Royal Flash

ROYAL FLASH was a humble fizzle in 1975, the first and only run at bringing George MacDonald Fraser’s anti-hero ‘Harry Flashman’ to life on screen. Like many of the battles and wars Fraser’s 9-lives blighter survived in 12 novels, it was a disaster, court-martialed by critics and massacred at the box office. Exhuming the corpse for posterity validates the verdict.

Fraser wrote the screenplay, off the second book in his well-loved series, this story a takeoff on “The Prisoner Of Zenda”, having roguish British Army officer Flashman (Malcolm McDowell) impersonating a Danish prince in Germany, running afoul of Otto von Bismarck (Oliver Reed) while romping with infamous courtesan Lola Montez (Florinda Bolkan).

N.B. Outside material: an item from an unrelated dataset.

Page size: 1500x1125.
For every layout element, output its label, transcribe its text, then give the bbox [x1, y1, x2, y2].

The Bavarian locations are attractive, and Reed conveys proper iron as Bismarck, but the rest is a dishrag, even with a cast array that includes—and wastes—Alan Bates, Britt Ekland, Alastair Sim, Lionel Jeffries, Michael Hordern and Bob Hoskins. Richard Lester directed, but instead of period piece galivanting like his great version The Three Musketeers, this crawls, with labored slapstick humor and tepid action.

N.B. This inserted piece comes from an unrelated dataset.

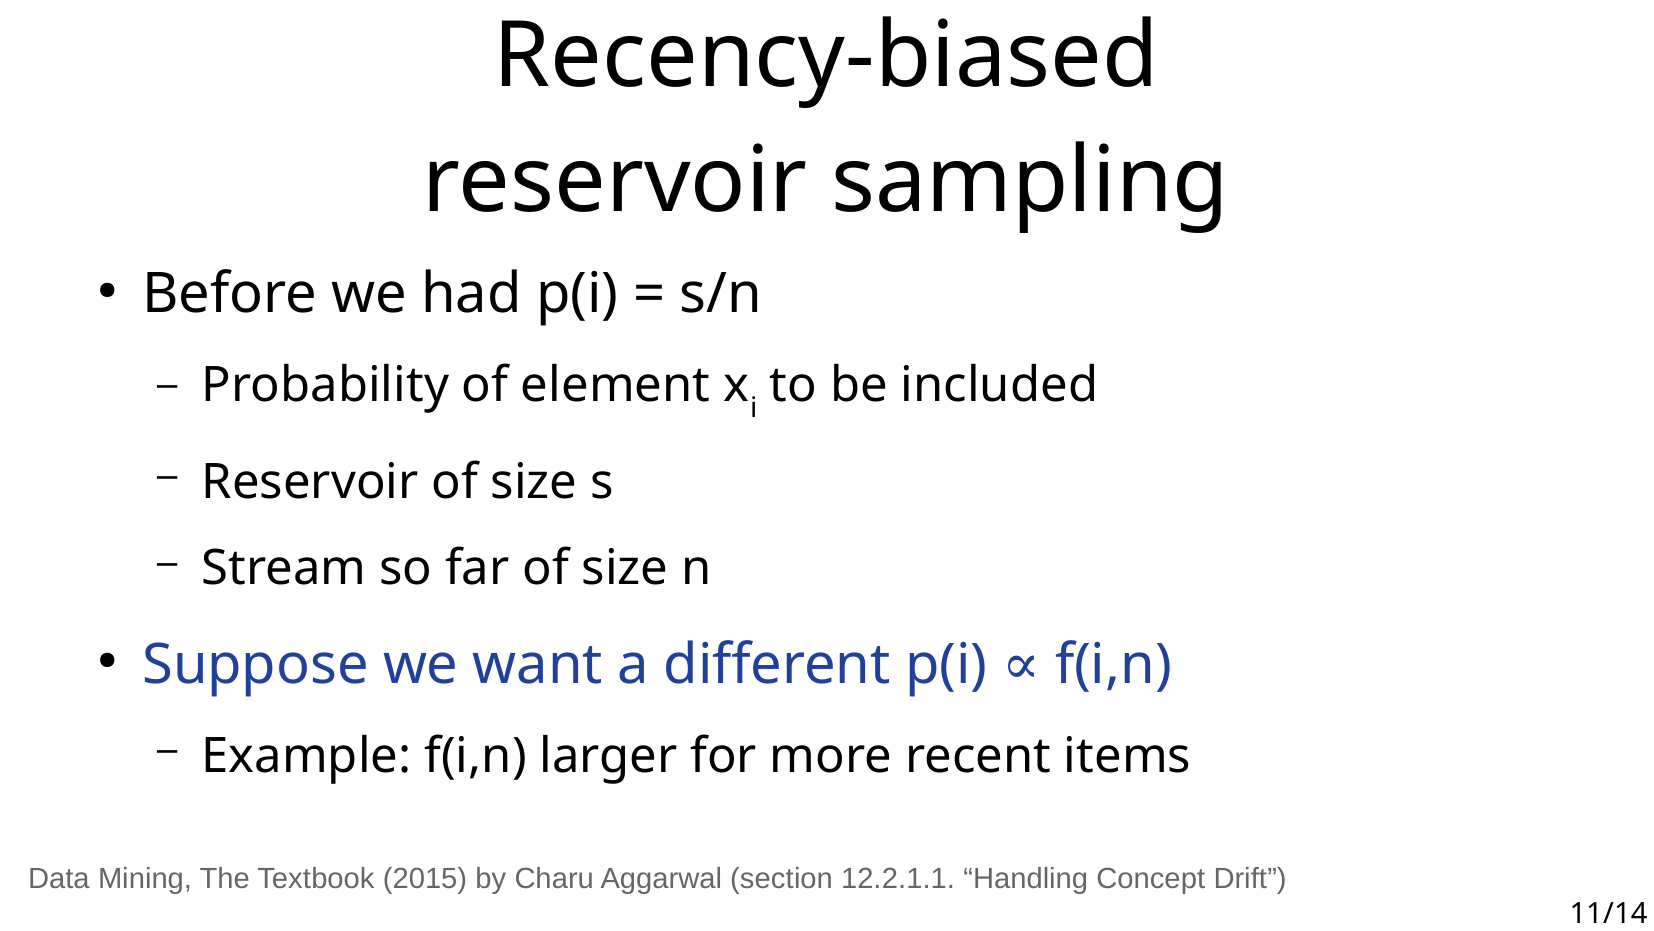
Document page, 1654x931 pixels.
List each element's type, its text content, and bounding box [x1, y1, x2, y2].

The rascally charm Fraser’s bounder conveyed on the pages of Fraser’s delightful novels is missing in action with McDowell, about as whimsical and endearing as a cobra. He’s all wrong, Bolkan and Bates both bore, and with the exception of Reed, the others are ill-served. Taking it out on the cast isn’t quite cricket, since any script trying to capture the hilarious interior monologues crucial to the books, let alone a production that could adequately mount their scale, was not going to happen, even with the book they selected to film, the most sedate in the series. Conceptual erring aside, the handling Lester unlimbered is tortoise paced.  $4,040,000 was spent to mount it, only to have the artificial result wheeze into 125th place in ’75, grossing just $1,600,000. *

With Tom Bell, Joss Ackland, Henry Cooper (famous boxer),Leon Greene and Rula Lenska. 102 minutes seem longer.

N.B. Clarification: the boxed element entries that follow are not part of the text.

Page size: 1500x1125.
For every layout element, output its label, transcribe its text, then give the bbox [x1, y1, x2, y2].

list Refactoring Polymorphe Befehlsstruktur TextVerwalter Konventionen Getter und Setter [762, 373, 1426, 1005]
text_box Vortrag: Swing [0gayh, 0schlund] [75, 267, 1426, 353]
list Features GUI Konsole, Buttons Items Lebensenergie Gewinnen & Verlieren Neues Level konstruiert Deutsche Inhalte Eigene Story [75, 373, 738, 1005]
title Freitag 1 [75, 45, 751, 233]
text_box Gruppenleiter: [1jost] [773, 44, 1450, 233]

* Brits Behaving Badly was a theme that year: The Man Who Would Be King (exciting), Barry Lyndon (stunning), Monty Python And The Holy Grail (twitting) and Conduct Unbecoming (limping).

Fraser was on record that his personal choice for Flashman, had he been alive and young, would’ve been Errol Flynn, or a young David Niven. Either would have worked, even with the fussy, distancing style Lester employed here. One could also see Michael York or Simon Ward, both so good in Lester’s rich Musketeers rouser, ably keeping a disagreeable fink still oddly likable.

Lester: “…that equivocal anti hero wasn’t easy to take. They wanted a real hero, a hero that was a bounder as well as a hero. And Malcolm McDowell was absolutely 100% bounder – the sleaze was coming through to the film.”